UMass Amherst researchers explore hybrid proteins as key to tastier, cheaper, and more sustainable foods

Researchers at the University of Massachusetts Amherst and Tufts University have outlined a roadmap for the next generation of protein-rich foods – hybrid products that combine different sources such as plants, fungi, insects, microbial fermentation, and cultivated animal cells. The goal is to create foods that are more affordable, nutritious, and sustainable than today’s meat alternatives.

In a paper published in Frontiers in Science, David Julian McClements, Distinguished Professor of Food Science at UMass Amherst, and David Kaplan, Distinguished Professor of Engineering and Biology at Tufts University, argue that blending multiple protein sources could overcome the limitations of any one ingredient and bring plant-based and cultivated products closer to parity with conventional meat.

“It’s possible to create tasty, nutritious, and sustainable alternatives to animal products,” McClements said. “No single alternative protein source is perfect, but hybrid products give us the opportunity to overcome those hurdles, creating products that are more than the sum of their parts.”

Kaplan added, “Hybrid foods could give us delicious taste and texture without breaking the bank or the planet.”

The researchers said there is an urgent need for affordable, healthy alternatives to industrially produced meat to reduce the environmental footprint of food production, minimize the risk of zoonotic disease, and lower antibiotic use.

Their analysis compared the strengths and weaknesses of five key protein categories: plant-based proteins such as soy, mycelium derived from fungi, insect proteins, microbial fermentation-derived ingredients, and cultivated meat grown from animal cells. Each source, they noted, offers unique advantages — and combining them could deliver better results across nutrition, functionality, and sustainability.

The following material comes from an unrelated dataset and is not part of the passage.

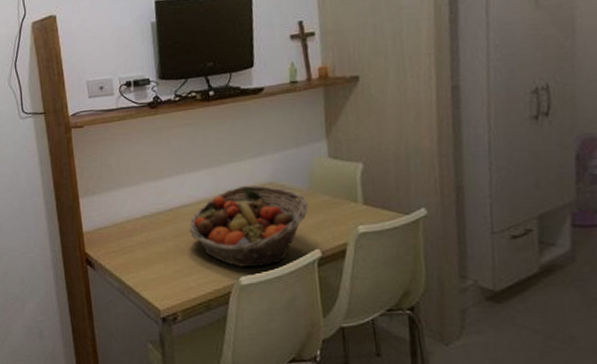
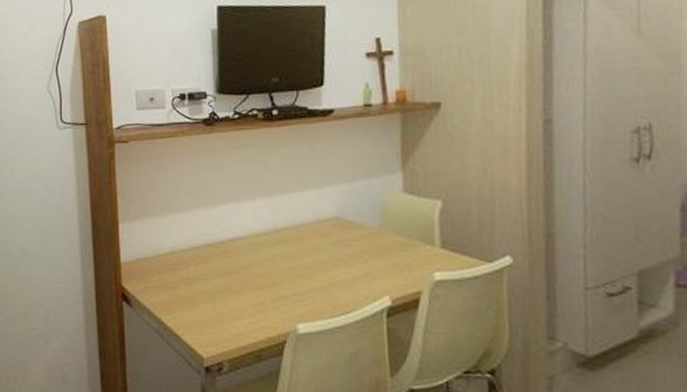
fruit basket: present [189,185,309,267] -> none [241,220,379,313]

Plant proteins are abundant, inexpensive, and scalable but often lack the complex flavor and fibrous texture of meat. Mycelium can help fill that gap by contributing structure and chewiness, while cultivated meat provides authentic sensory and nutritional properties. Microbial fermentation can add pigments, enzymes, and flavors, while insect proteins deliver dense nutrition with a small environmental footprint.

To address consumer hesitation around eating insects, the researchers pointed to emerging products that use insect flour or paste rather than whole insects. These are already appearing in protein bars, snacks, and hybrid meat products like burgers and sausages.

The paper also highlighted how these combinations could evolve over time. In the near term, plant–mycelium hybrids appear most viable due to their scalability and proven commercial applications. Longer term, plant–cultivated meat hybrids could offer the best balance of flavor, texture, and nutrition, particularly as cultivated meat costs decline and production capacity expands.

McClements and Kaplan reviewed data showing that even modest substitutions can make a difference. Replacing part of the meat content in burgers or sausages with plant protein does not necessarily reduce consumer acceptance, while adding small amounts of cultivated cells or mycelium can improve juiciness, texture, and protein content.

“Hybrid foods can take the best of each ingredient – the structure of fungi, the nutrition of insects, the sensory appeal of cultivated meat, and the accessibility of plants,” McClements said. “That combination could make sustainable eating both realistic and enjoyable.”

Both researchers emphasized that hybrid protein foods could play a central role in transforming the food system. By leveraging multiple sources, they said, it becomes possible to design products that are healthier for consumers and less resource-intensive to produce.

“There is an urgent need to transform the modern food system to improve the health of us and our planet,” McClements said. “Hybrid foods offer the potential to achieve this critical goal.”